LINEを応用したう蝕予防の試み
乳児へのう蝕原因細菌の感染は、主として養育者からという事実を踏まえて、養育者からのう蝕原因細菌の感染を最小限に止めることを目的として、養育者に口腔保健に関わる健康情報をLINEにて定期的に発信します。そして、3年後の幼児のう蝕発生状況を調べて、LINEによる健康情報提供の効果を検証します。
西 真紀子(にし・まきこ) 歯科医師
NPO法人 最先端のむし歯・歯周病予防を要求する会 理事長
略 歴: 1992年 神戸大学教育学部卒業 1996年 大阪大学歯学部卒業、同大学歯科保存学講座入局 2000年 スウェーデン・マルメ大学カリオロジー講座留学 2001年 山形県日吉歯科診療所勤務 2005年~現在 ⑭モリタのアドバイザー 2007年 アイルランド・コーク大学で修士号取得 2010年~現在 NPO 法人 最先端のむし歯・歯周病予防を要求する会 理事長 2018年 アイルランド・コーク大学で博士号取得 訳書に『デンタルカリエス』(医歯 薬出版 /2013/ 監訳 髙橋信博・恵比須繁之)、 『トータルカリオロジー』(オーラルケア /2014/ 著者 Bengt Olof Hansson・Dan Ericson) 『ウィルキンス 歯科衛生士の臨床』(医歯薬出版 /2013/ 監訳 遠藤圭子・中垣晴男ほか) がある。 監修に『歯みがきしてるのにむし歯になるのはナゼ?世界一あたらしいむし歯予防の本』 (オーラルケア/2014/著者 NPO法人「最先端のむし歯・歯周病予防を要求する会」)などがある。
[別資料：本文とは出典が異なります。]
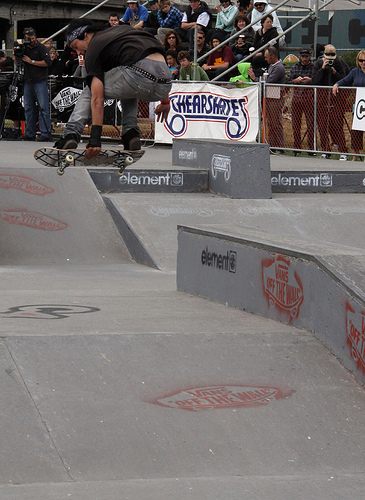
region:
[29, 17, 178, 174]
a person doing a skateboard trick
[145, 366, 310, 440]
vans logo painted on the ramps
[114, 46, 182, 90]
the mans boxers sticking out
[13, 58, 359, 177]
a metal chain link fence to keep people back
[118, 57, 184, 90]
a black studded belt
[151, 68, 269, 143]
a white sign hanging on the fence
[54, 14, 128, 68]
a man wearing a blue headband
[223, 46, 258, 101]
young person wearing a bright green jacket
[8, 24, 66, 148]
a man video taping the skateboarder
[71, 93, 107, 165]
a black wrist band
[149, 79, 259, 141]
white banner that says Cheapskates in blue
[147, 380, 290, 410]
red graffiti that says Vans Off the Wall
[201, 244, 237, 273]
black graffiti that says element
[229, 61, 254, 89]
kid in bright green rain coat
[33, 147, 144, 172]
skateboard white with black stripes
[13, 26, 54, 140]
man in black shirt videotaping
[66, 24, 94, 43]
black bandana worn by skateboarder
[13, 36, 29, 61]
black large video camera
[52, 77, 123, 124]
black banner that says Vans Off the Wall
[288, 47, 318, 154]
man standing in black and grey checkered flannel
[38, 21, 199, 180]
doing a trick on the skateboard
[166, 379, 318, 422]
logo on the ground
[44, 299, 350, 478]
floor made of concrete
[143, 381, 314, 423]
red logo on the ground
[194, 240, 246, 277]
black logo on the wall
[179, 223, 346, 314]
wall made of concrete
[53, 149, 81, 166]
wheel of the skateboard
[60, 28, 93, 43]
blue bandana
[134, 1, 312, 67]
the crowd is enjoying the show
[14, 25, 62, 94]
camera man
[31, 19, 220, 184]
Skateboarder with a black shirt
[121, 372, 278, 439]
Red spray painted logo on the grey ramp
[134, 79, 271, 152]
Red, blue, and white sign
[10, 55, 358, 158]
Grey chain link fence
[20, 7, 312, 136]
People sitting on bleachers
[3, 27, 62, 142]
Man with a camera recording the skateboarder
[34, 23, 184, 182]
The skateboarder holds his board with one hand while in mid-air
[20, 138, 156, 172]
The skateboard has white wheels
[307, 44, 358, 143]
A woman is taking a picture with her camera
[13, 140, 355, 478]
The course is grey with red and black logos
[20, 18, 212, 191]
man riding a skate board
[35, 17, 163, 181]
man with long black hair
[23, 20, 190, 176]
man wearing a sweat band around his hair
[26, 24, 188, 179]
man wearing black short sleeve pullover shirt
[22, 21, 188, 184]
man wear gray denim jeans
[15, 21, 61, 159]
man wearing a pair of blue jeans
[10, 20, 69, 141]
man taking pictures with a camera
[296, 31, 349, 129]
man in the audience wearing a football helmet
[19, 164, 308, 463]
concrete skate ramps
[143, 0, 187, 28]
boy with blue plaid long sleeve shirt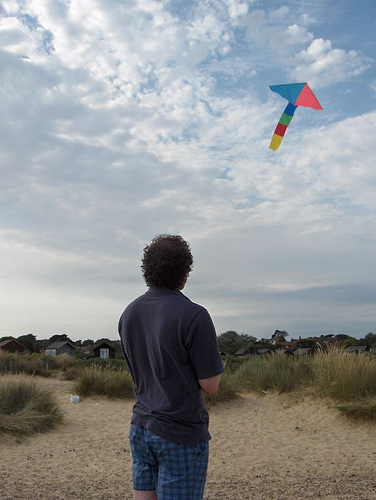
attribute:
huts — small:
[36, 337, 366, 355]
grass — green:
[1, 345, 375, 437]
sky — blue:
[318, 7, 371, 42]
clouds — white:
[10, 10, 374, 179]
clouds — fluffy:
[116, 21, 189, 99]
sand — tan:
[0, 373, 375, 498]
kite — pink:
[261, 76, 324, 159]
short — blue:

う蝕は予防できる疾患であると認識されてから久しいが、いまだに世界中の小児の大半と、ほとんど全ての成人がこの疾患に罹患している。国際組織であるThe Alliance for a Cavity-Free Future (ACFF)が「2026年以降に誕生する子どもたちは生涯を通して齲窩を作らない」を第一目標にして様々な活動を行っているが、1990年から3歳児カリエスフリー者率91%(う窩のない子どもの割合)を達成している予防先進国のスウェーデンでも、2016年の19歳カリエスフリー者率(う窩)は39%だったことを考慮すると、どこの国でもう窩撲滅の到達は簡単ではないだろう。
日本では、2016年の歯科疾患実態調査より、2歳児の7%、3歳児の9%、4歳児の36%に既にう窩があった。カリエスリスクを改善しない限り、この子どもたちが生涯に渡る口腔の健康格差の不利益を被る可能性は高い。しかし、彼らも乳歯が生え始めた時はカリエスフリーであり、0歳から口腔内環境を整えるために周囲の大人が気を配り、日常的な介入を歯科専門家が行うことで、一生齲窩を免れることが可能になるかもしれない。
昨今の携帯電話の技術発達によって、医療分野へ応用するモバイルヘルス(mHealth)が脚光を浴びている。コクランレビューには、携帯電話のショートメッセージ(SMS)を使った様々な介入がまとめられており、特に禁煙教育メッセージにその効果が認められている。本研究では、mHealthを乳幼児のう蝕予防教育に利用する予定である。日本で最もよく使われているメッセージアプリであるLINE®(LINE株式会社、東京)を使って、対象となる乳児に影響を及ぼしそうな周囲の大人に日常的に知識を伝え、その乳児の99%に、4歳まで齲蝕から守ることができるのではないかと仮定する。
研究デザインは2群、単盲検試験ランダム化対照試験である。テスト群は、生後約100日~1歳未満の子の親、介護者、祖父母、叔父叔母などの親戚(18歳以上)で、週一回、3年間教育メッセージ(図)を送る。コントロール群は第一保護者のみで、3ヶ月に一回、研究プロジェクトについてのメッセージを送る。乳児が4歳になった時に、両群のカリエスフリー者率を比較する。う窩撲滅の目標(乳歯カリエスフリー者率99%)が達成できれば、本研究プロジェクトで使った教育メッセージに基づき、国内外で利用できる教育メッセージアプリの開発を行うことを念頭に置いている。